* Task list:
**A.** List the bodies in which the Ren Jianxin biography says he served as a clerk from 1949 to 1959.
**B.** From the Ren Jianxin biography, print the passage starting with "Ren Jianxin (;" and going on through "the State Council.".

* Text shown:
-------

Ren Jianxin (; born August 1925) is a Chinese retired lawyer, judge, and politician. He served as President of the Supreme People's Court from 1988 to 1998.

Early life
Ren Jianxin was born in Xiangfen County, Shanxi Province in 1925. From 1946 to 1948 he studied at Peking University. From 1949 to 1959 he was a clerk in the Communist Party of China's key decision-making bodies: the Central Committee's Political Science and Law Committee, the State Council Bureau of Legislative Affairs and the Office of the State Council.

Career
In 1959 Ren Jianxin became Secretary-General of the Foreign Economic and Trade Arbitration Commission, where he stayed until 1966.
From 1971 to 1981 he was the Director of Legal Affairs in the China Council for the Promotion of International Trade, and Secretary-General in its Maritime Arbitration Commission, before becoming the council's vice-president in 1983.

-------

* Source data:
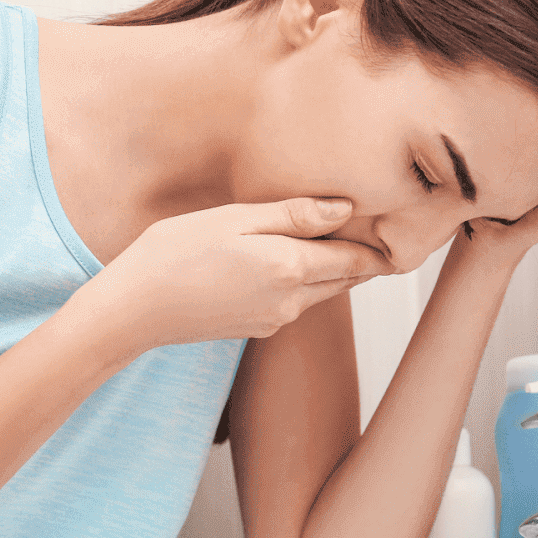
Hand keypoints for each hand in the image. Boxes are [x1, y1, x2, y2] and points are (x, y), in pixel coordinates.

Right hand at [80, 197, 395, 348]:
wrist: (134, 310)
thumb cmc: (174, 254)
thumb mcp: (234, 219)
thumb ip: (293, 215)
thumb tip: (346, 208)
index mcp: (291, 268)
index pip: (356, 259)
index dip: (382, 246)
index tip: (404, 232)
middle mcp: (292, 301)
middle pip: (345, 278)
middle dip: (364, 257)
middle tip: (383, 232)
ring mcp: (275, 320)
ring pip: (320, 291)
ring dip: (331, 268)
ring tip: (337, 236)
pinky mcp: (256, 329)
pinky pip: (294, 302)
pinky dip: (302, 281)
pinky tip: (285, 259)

-------

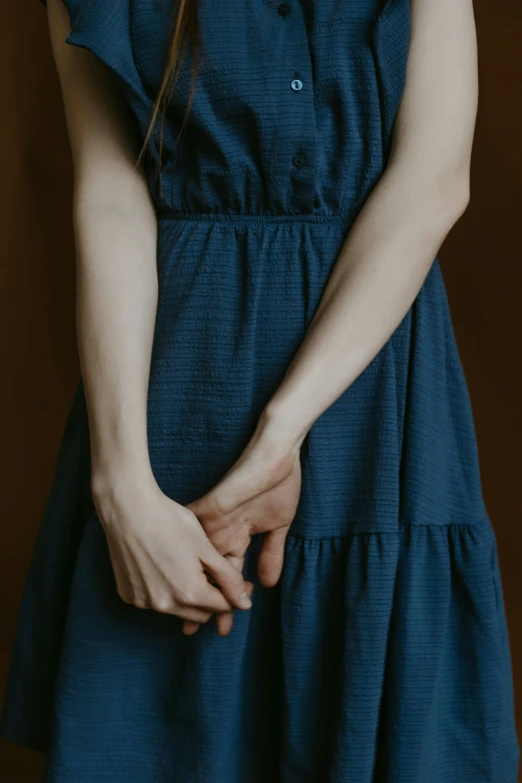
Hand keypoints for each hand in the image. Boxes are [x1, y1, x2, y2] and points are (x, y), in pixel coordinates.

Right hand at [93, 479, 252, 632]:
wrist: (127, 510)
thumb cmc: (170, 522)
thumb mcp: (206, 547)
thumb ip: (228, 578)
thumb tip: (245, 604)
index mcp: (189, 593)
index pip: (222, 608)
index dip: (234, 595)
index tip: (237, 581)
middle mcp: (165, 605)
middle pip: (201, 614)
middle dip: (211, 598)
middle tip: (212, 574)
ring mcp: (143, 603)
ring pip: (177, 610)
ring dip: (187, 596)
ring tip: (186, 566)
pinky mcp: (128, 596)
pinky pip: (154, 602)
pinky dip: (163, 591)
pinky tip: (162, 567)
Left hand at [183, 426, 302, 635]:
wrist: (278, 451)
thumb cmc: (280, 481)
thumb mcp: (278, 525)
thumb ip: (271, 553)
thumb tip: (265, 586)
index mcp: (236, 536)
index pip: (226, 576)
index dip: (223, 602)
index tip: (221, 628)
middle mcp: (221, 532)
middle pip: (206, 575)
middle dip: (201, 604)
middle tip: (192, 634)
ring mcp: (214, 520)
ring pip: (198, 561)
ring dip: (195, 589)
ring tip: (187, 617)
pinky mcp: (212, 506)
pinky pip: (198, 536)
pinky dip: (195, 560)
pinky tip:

-------

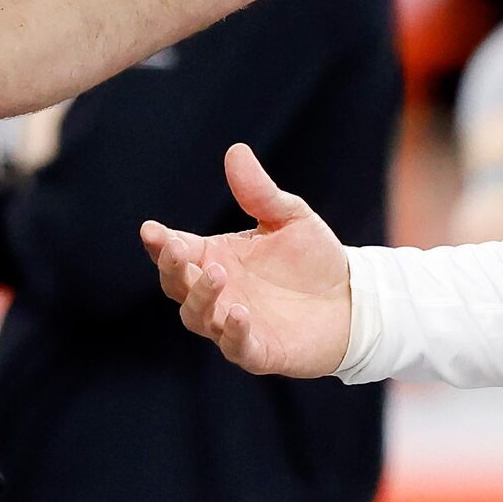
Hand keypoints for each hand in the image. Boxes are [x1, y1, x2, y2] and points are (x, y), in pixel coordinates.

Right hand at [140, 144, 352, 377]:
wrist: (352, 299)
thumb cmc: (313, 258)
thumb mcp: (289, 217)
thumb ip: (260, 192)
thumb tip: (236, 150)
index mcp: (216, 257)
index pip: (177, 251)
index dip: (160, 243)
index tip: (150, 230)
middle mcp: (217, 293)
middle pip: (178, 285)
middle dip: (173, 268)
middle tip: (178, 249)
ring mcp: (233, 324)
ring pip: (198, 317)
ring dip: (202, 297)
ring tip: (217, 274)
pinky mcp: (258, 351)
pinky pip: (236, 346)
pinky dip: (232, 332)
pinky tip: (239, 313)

-------

* Answers per task:
**A.**
- the Central Committee's Political Science and Law Committee
- the State Council Bureau of Legislative Affairs
- the Office of the State Council

**B.**
Ren Jianxin (; born August 1925) is a Chinese retired lawyer, judge, and politician. He served as President of the Supreme People's Court from 1988 to 1998.

Early life
Ren Jianxin was born in Xiangfen County, Shanxi Province in 1925. From 1946 to 1948 he studied at Peking University. From 1949 to 1959 he was a clerk in the Communist Party of China's key decision-making bodies: the Central Committee's Political Science and Law Committee, the State Council Bureau of Legislative Affairs and the Office of the State Council.